Richard Koci Hernandez Named Bloomberg Chair

April 5, 2018

Associate Prof. Richard Koci Hernandez, an award-winning innovator in journalism and multimedia, has been named the Bloomberg Chair at the Graduate School of Journalism.

The Bloomberg Chair, formed in perpetuity as part of the $1M Hewlett Challenge, was established by Bloomberg in 2009. This $2M chair provides funds for the faculty chairholder, student fellowships and awards, and enables the multimedia program to pursue and examine new business models and platforms.

Hernandez, who was twice nominated for a Pulitzer Prize for his work at the San Jose Mercury News was invited to join the faculty in 2008 as a visiting fellow supported by a Ford Foundation grant to produce digital news sites for San Francisco Bay Area communities. In 2017, he was named an Associate Professor for New Media.

For the last decade Hernandez, along with Lecturer and Assistant Dean for Academics Jeremy Rue (’07), have built the School’s multimedia program into one of the country’s most accomplished. Its students and alums have received multiple Emmy nominations, student Edward R. Murrow Awards, and a series of student Online Journalism Awards (OJA) from the Online News Association. Gina Pollack (‘16) had her master’s project screened at the Tribeca Film Festival, as part of the New York Times Op-Doc series.

The School’s New Media courses are at the core of its curriculum. Every student, regardless of their desired medium of specialization, must take classes in data journalism and visual storytelling. Thanks to better integration of the digital curriculum, students also learn computer-assisted research methods, using tools like mapping, the Bloomberg Terminal, and a variety of public records reporting techniques.
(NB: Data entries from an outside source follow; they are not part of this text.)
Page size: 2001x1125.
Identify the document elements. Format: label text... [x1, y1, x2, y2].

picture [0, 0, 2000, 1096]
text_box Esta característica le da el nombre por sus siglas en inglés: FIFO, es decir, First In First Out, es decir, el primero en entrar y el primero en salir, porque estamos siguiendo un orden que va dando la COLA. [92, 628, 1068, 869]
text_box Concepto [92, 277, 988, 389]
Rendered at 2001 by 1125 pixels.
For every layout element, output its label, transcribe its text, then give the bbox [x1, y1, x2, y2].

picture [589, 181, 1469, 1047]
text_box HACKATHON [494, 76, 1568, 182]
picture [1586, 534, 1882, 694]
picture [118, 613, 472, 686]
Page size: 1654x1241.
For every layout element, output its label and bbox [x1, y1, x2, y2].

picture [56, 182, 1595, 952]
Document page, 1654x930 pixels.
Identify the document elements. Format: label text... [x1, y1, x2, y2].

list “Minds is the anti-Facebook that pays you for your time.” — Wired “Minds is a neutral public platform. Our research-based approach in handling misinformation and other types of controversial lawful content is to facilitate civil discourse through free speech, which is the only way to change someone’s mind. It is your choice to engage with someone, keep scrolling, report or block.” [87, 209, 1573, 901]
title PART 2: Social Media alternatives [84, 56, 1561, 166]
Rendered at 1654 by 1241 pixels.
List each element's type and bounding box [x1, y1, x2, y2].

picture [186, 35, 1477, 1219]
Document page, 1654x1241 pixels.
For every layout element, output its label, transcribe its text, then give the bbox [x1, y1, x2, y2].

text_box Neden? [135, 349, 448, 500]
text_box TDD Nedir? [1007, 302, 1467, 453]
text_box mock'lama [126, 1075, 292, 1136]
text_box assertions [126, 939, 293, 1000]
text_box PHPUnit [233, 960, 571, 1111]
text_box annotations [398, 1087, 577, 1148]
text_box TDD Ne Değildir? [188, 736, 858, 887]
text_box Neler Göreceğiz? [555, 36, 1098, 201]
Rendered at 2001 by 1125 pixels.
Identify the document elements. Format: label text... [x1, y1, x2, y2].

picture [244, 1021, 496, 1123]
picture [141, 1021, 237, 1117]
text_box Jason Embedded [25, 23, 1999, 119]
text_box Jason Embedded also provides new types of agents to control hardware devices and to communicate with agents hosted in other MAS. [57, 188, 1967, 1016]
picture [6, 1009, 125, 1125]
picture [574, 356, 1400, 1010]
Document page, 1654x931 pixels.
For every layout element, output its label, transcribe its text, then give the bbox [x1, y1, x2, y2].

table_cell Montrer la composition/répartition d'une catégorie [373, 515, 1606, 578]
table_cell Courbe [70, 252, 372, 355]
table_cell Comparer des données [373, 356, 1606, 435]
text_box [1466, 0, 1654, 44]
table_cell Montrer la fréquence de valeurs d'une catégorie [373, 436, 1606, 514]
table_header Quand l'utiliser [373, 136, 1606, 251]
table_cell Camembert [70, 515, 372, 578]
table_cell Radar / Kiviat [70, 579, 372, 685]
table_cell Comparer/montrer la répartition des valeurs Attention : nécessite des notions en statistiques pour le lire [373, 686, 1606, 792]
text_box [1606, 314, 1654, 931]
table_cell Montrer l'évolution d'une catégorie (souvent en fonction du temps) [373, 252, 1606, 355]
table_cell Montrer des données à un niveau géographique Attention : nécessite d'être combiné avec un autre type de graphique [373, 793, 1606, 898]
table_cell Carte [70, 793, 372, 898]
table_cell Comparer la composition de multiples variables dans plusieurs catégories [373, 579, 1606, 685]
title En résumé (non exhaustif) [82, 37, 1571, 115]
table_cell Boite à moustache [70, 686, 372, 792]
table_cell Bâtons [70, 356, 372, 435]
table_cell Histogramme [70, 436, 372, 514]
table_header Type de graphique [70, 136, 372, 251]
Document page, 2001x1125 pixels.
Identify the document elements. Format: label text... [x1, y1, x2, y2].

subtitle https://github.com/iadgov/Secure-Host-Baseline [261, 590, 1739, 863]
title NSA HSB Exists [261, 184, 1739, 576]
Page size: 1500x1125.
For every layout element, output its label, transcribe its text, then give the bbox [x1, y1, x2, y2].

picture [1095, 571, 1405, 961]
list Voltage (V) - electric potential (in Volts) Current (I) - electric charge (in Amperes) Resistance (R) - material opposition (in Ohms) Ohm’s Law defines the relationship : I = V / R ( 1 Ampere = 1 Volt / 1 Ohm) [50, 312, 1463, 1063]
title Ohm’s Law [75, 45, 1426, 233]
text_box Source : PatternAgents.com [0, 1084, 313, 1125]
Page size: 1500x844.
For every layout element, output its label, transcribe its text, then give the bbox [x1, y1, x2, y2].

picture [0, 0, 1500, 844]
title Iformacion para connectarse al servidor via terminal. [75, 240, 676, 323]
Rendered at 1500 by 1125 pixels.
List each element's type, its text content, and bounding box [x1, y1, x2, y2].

“Being named to the Bloomberg Chair is a great honor and privilege,” says Hernandez. “I am excited and humbled and want to give very special thanks to the faculty for bestowing such an honor. The J-School is fortunate to have the support of Bloomberg, and I look forward to supporting innovative student-focused initiatives in digital storytelling.”

Dean Edward Wasserman says having Hernandez officially assume the position formerly held by his mentor and friend, the late Paul Grabowicz, who pioneered the New Media program starting in the mid-1990s, is both intellectually and emotionally fitting. “Koci is one of the most skilled professors we have, at once a fine-art photographer, a tinkerer always seeking new ways to use technology to support groundbreaking visual journalism, and an author. He’s also one of the most highly regarded members of our faculty and actively engages with colleagues in newsrooms across the country. I am proud to officially name him the Bloomberg Chair.”

Since 2001, Bloomberg L.P. has been a major supporter of the Graduate School of Journalism, starting with its nearly decade-long funding of business reporting and New Media training through what was then known as the Bloomberg Business Reporting Program, to establishing the School’s first and only endowed chaired professorship in business and New Media in the form of the Bloomberg Chair.


About Richard Koci Hernandez
Richard Koci Hernandez is an internationally recognized, award-winning innovator in journalism and multimedia. In 2015, he published ”The Principles of Multimedia Journalism: Packaging Digital News” (Taylor & Francis), a much-needed examination of the principles of multimedia journalism, with co-author Jeremy Rue. In that work they systemize and categorize the characteristics of the new, often experimental story forms that appear on today’s digital news platforms. Hernandez is a national Emmy award-winning multimedia producer who worked as a visual journalist at the San Jose Mercury News for 15 years.

His photographic work has appeared in The New York Times, Wired, The New Yorker, Time, Newsweek, The Los Angeles Times, USA Today, and a National Geographic Book on iPhone Photography, among others. His photographic monograph, Downtown, was published in 2013 by French publisher, outofthephone. In 2013, his multimedia project for CNN, Our Mobile Society, earned him his fourth national Emmy nomination from the National Academy of Television Arts & Sciences. In 2008, Hernandez was awarded a national Emmy award for the New Approaches to Documentary category for his work on the Mercury News multimedia project entitled, Uprooted. His work for the Mercury News covering the Latino Diaspora and the California Youth Prison System earned him two Pulitzer Prize nominations and in 2003 the James K. Batten Knight Ridder Excellence Award. In 2006, Hernandez was named deputy director of photography and multimedia at the Mercury News after spearheading the creation of the organization’s first visual journalism website, He has taught multimedia workshops for Stanford University, National Press Photographers Association, The Southern Short Course, National Association for Hispanic Journalists and National Association for Black Journalists, among many others. Hernandez is a journalism graduate of San Francisco State University, where he has also been a guest instructor.